For Douglas, nursing was a second career. The Carmi native initially worked in accounting before completing her RN degree in 1973 at OCC. She earned a Baccalaureate degree from Texas Tech University Health Sciences Center at Odessa, a master’s degree in nursing from the University of Texas at Arlington and completed 30-semester hours toward a doctorate in nursing at Louisiana State University Medical Center in New Orleans.

During her extensive career, Douglas has worked at hospitals in Illinois, Missouri, Texas and Louisiana serving in various capacities including nurse recruiter, clinical director and director of emergency services.

Douglas was executive director for the Louisiana State Nurses Association from 1994 to 1998 and the director of education at the Texas Nurses Association from 1998 to 2006. She has served as a nursing instructor for 17 years, the last 11 years at FCC where she has been the Nursing Department Head since 2016.

“Every time I think about retiring, I think, ‘What would I do without the patients and the students,’” she said. “I love the students and they know that. It’s a thrill to walk into a hospital and see your graduates working, many in key positions. There is no more proud feeling. It has been a joy to give back to the program that gave to me.
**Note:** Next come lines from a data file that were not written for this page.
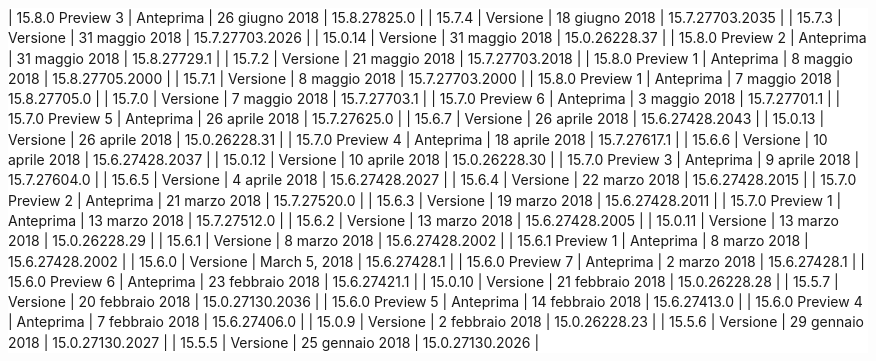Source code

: | 15.8.0 Preview 3 | Anteprima | 26 giugno 2018 | 15.8.27825.0 |
| 15.7.4 | Versione | 18 giugno 2018 | 15.7.27703.2035 |
| 15.7.3 | Versione | 31 maggio 2018 | 15.7.27703.2026 |
| 15.0.14 | Versione | 31 maggio 2018 | 15.0.26228.37 |
| 15.8.0 Preview 2 | Anteprima | 31 maggio 2018 | 15.8.27729.1 |
| 15.7.2 | Versione | 21 maggio 2018 | 15.7.27703.2018 |
| 15.8.0 Preview 1 | Anteprima | 8 maggio 2018 | 15.8.27705.2000 |
| 15.7.1 | Versione | 8 maggio 2018 | 15.7.27703.2000 |
| 15.8.0 Preview 1 | Anteprima | 7 maggio 2018 | 15.8.27705.0 |
| 15.7.0 | Versione | 7 maggio 2018 | 15.7.27703.1 |
| 15.7.0 Preview 6 | Anteprima | 3 maggio 2018 | 15.7.27701.1 |
| 15.7.0 Preview 5 | Anteprima | 26 aprile 2018 | 15.7.27625.0 |
| 15.6.7 | Versione | 26 aprile 2018 | 15.6.27428.2043 |
| 15.0.13 | Versione | 26 aprile 2018 | 15.0.26228.31 |
| 15.7.0 Preview 4 | Anteprima | 18 aprile 2018 | 15.7.27617.1 |
| 15.6.6 | Versione | 10 aprile 2018 | 15.6.27428.2037 |
| 15.0.12 | Versione | 10 aprile 2018 | 15.0.26228.30 |
| 15.7.0 Preview 3 | Anteprima | 9 aprile 2018 | 15.7.27604.0 |
| 15.6.5 | Versione | 4 aprile 2018 | 15.6.27428.2027 |
| 15.6.4 | Versione | 22 marzo 2018 | 15.6.27428.2015 |
| 15.7.0 Preview 2 | Anteprima | 21 marzo 2018 | 15.7.27520.0 |
| 15.6.3 | Versione | 19 marzo 2018 | 15.6.27428.2011 |
| 15.7.0 Preview 1 | Anteprima | 13 marzo 2018 | 15.7.27512.0 |
| 15.6.2 | Versione | 13 marzo 2018 | 15.6.27428.2005 |
| 15.0.11 | Versione | 13 marzo 2018 | 15.0.26228.29 |
| 15.6.1 | Versione | 8 marzo 2018 | 15.6.27428.2002 |
| 15.6.1 Preview 1 | Anteprima | 8 marzo 2018 | 15.6.27428.2002 |
| 15.6.0 | Versione | March 5, 2018 | 15.6.27428.1 |
| 15.6.0 Preview 7 | Anteprima | 2 marzo 2018 | 15.6.27428.1 |
| 15.6.0 Preview 6 | Anteprima | 23 febbraio 2018 | 15.6.27421.1 |
| 15.0.10 | Versione | 21 febbraio 2018 | 15.0.26228.28 |
| 15.5.7 | Versione | 20 febbraio 2018 | 15.0.27130.2036 |
| 15.6.0 Preview 5 | Anteprima | 14 febbraio 2018 | 15.6.27413.0 |
| 15.6.0 Preview 4 | Anteprima | 7 febbraio 2018 | 15.6.27406.0 |
| 15.0.9 | Versione | 2 febbraio 2018 | 15.0.26228.23 |
| 15.5.6 | Versione | 29 gennaio 2018 | 15.0.27130.2027 |
| 15.5.5 | Versione | 25 gennaio 2018 | 15.0.27130.2026 |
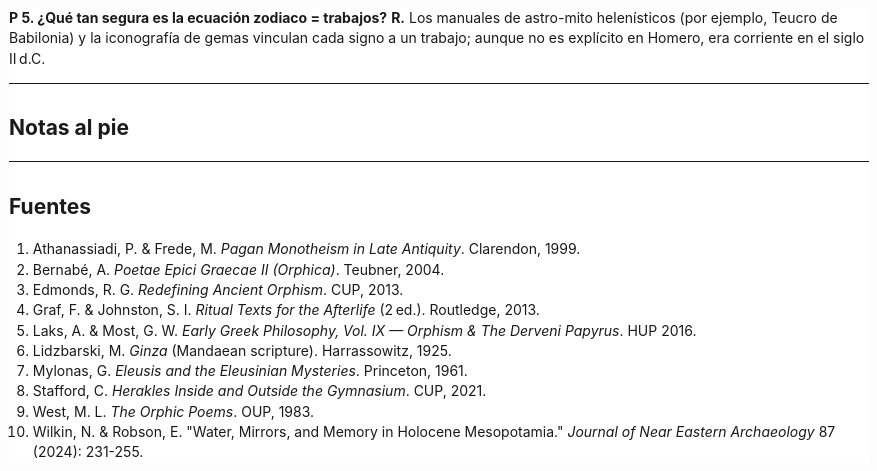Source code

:**P 5. ¿Qué tan segura es la ecuación zodiaco = trabajos?** 
**R.** Los manuales de astro-mito helenísticos (por ejemplo, Teucro de Babilonia) y la iconografía de gemas vinculan cada signo a un trabajo; aunque no es explícito en Homero, era corriente en el siglo II d.C.

---

## Notas al pie

[^rv]: Jamison, S. & Brereton, J. *Ṛg Veda* trans., OUP 2014, vol. 3, pp. 1726‑1731.  
[^sb]: Eggeling, J., *Śatapatha Brāhmaṇa* VOLS III‑V, SAC 1900.  
[^ee]: Lambert, W. G. & Parker, R. A. *Enūma Eliš*, MHE III, 1966.  
[^olymp]: Olimpiodoro, *Comentario sobre el Fedón*, §§1‑6, trans. Westerink, 2018.  
[^ginza]: Al‑Saadi, S., *Ginza Rba* Eng. trans., Drabsha 2012, Right Book XVIII.  
[^leyenda]: Bierhorst, J., *History & Mythology of the Aztecs*, UA Press 1992, pp. 65‑74.  
[^malta]: Silva, F. & Lomsdalen, T., “Reflection Cosmography in Maltese Megaliths,” *MAA* 19 (2025) 77‑94.  
[^noceto]: Manning, S. et al., “A Late Bronze Age Ritual Pool at Noceto,” *PLOS ONE* 16 (2021): e0258108.  
[^motya]: Nigro, L. et al., “The Sacred Pool of Motya Re‑interpreted,” *Antiquity* 96 (2022): 1234‑1251.

---

## Fuentes

1. Athanassiadi, P. & Frede, M. *Pagan Monotheism in Late Antiquity*. Clarendon, 1999. 
2. Bernabé, A. *Poetae Epici Graecae II (Orphica)*. Teubner, 2004. 
3. Edmonds, R. G. *Redefining Ancient Orphism*. CUP, 2013. 
4. Graf, F. & Johnston, S. I. *Ritual Texts for the Afterlife* (2 ed.). Routledge, 2013. 
5. Laks, A. & Most, G. W. *Early Greek Philosophy, Vol. IX — Orphism & The Derveni Papyrus*. HUP 2016. 
6. Lidzbarski, M. *Ginza* (Mandaean scripture). Harrassowitz, 1925. 
7. Mylonas, G. *Eleusis and the Eleusinian Mysteries*. Princeton, 1961. 
8. Stafford, C. *Herakles Inside and Outside the Gymnasium*. CUP, 2021. 
9. West, M. L. *The Orphic Poems*. OUP, 1983. 
10. Wilkin, N. & Robson, E. "Water, Mirrors, and Memory in Holocene Mesopotamia." *Journal of Near Eastern Archaeology* 87 (2024): 231-255.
I’m just thankful for the experience.”

The Wanda Douglas Scholarship will be administered through the Olney Central College Foundation and will be awarded to a second-level nursing student at Frontier to assist with tuition, books, fees and other program-related expenses. Douglas in conjunction with the FCC nursing faculty selected Jaclyn Pearce as the first recipient.

The mother of two young children, Pearce is grateful for the additional financial assistance as she juggles work and school with her family commitments.

“It will definitely give me more time to be with my kids and study without one or the other suffering,” she said. “I am so honored to be chosen. I never would have imagined I would receive a scholarship like this. It means a lot to me to know my instructors have this much faith in me. It was an unbelievable honor to be chosen.”

Pearce knew she wanted a career in the healthcare field when she began working at a small home for the developmentally disabled shortly after high school.

“I loved getting to know the residents and helping them,” she said. “I just fell in love with caring for others and have worked in healthcare ever since.”

While attending FCC, Pearce has continued to work at a long-term care facility.

“I love working at the nursing home,” she said. “You really get to know the residents because they are with you day in and day out. Being there the past year with COVID, has meant a lot to them and to me.”

After graduating in May, Pearce plans to work as a registered nurse until both her children are in school. She then hopes to continue her education and complete a bachelor’s degree in nursing.